Proving the Minimum of a Summation: Solving for f(x) with n Odd and Even Cases

[holezch]

Homework Statement

of $$f(x) = \sum$$ | x - a_i |
( i = 1 to n )

where
a_1 < a_2 < ... < a_n

The Attempt at a Solution

I believe I have proven that if n is odd then the minimum is as ceiling a_(n/2) or a_(n+1)/2. The book says a_(n-1)/2 though, but I think it's wrong.. if you actually tried an example , f( a_(n+1)/2 ) < f ( a_(n-1)/2 ). take n = 5 and a_i's = 1,2,3,4,5 for example
Also, for my even case, I have that the minimum occurs at both a_n/2 and a_n/2 + 1. Roughly speaking, if you introduce a new point that's a_mid( a_n/2 , a_n/2 + 1 ) then we have an odd case and the minimum as I've shown before will be the most middle point, a_mid( a_n/2 , a_n/2 + 1 ) .. et c I'm fairly sure that I have it right so I'm not too concerned about it ( although I think the proof might be a bit twisted or long ) I'm just concerned about the difference of answers up there, any ideas? thanks

 

[Dick]

Homework Statement

of $$f(x) = \sum$$ | x - a_i |
( i = 1 to n )

where
a_1 < a_2 < ... < a_n

The Attempt at a Solution

I believe I have proven that if n is odd then the minimum is as ceiling(n/2) or (n+1)/2. The book says (n-1)/2 though, but I think it's wrong.. if you actually tried an example , f( (n+1)/2 ) < f ((n-1)/2 ). take n = 5 and a_i's = 1,2,3,4,5 for example
Also, for my even case, I have that the minimum occurs at both n/2 and n/2 + 1. Roughly speaking, if you introduce a new point that's mid( n/2 , n/2 + 1 ) then we have an odd case and the minimum as I've shown before will be the most middle point, mid( n/2 , n/2 + 1 ) .. et c I'm fairly sure that I have it right so I'm not too concerned about it ( although I think the proof might be a bit twisted or long ) I'm just concerned about the difference of answers up there, any ideas? thanks

Are you sure you've stated that correctly?
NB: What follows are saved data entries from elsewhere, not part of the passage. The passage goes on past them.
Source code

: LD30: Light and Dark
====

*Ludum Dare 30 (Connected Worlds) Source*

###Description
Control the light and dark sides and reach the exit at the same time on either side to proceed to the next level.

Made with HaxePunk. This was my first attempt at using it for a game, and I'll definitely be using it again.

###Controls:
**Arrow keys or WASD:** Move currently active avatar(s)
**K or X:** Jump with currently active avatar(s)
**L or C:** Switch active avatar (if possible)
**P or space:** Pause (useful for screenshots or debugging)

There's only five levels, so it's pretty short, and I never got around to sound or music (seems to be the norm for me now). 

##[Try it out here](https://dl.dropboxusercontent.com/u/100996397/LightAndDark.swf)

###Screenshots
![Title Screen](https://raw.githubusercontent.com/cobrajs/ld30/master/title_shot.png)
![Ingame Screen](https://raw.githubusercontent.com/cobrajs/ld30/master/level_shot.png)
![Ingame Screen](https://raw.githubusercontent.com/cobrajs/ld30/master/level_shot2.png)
If n=2 then the minimum of f(x) is |a_1-a_2| isn't it? It has that value for any x in [a_1,a_2]. Why would it be a function only of n?

 

[holezch]

oops, I wrote my answer incorrectly, the minimum is a_n+1/2 .. etc all the n's I wrote above are are a_n's
sorry I will edit it
so if n = 2 then f ( a_1 ) = f ( a_(n/2) ) = f ( a_( n/2 + 1 ) ) = f ( a_ 2 ) are the minimums

 

[Dick]

oops, I wrote my answer incorrectly, the minimum is a_n+1/2 .. etc all the n's I wrote above are are a_n's
sorry I will edit it
so if n = 2 then f ( a_1 ) = f ( a_(n/2) ) = f ( a_( n/2 + 1 ) ) = f ( a_ 2 ) are the minimums

Look the derivative of f(x) (it's only defined for x not one of the a_i, but that's not really a problem, you can tell me how to work around that). The derivative of |x-a_i| is +1 if x>a_i and -1 if x<a_i. That means that that derivative of f(x) in the even case is zero as long as you have an equal number of a_i above and below x. In the odd case, sure, I think the minimum for n=5 must be at a_3. Which makes it a_{(n+1)/2}.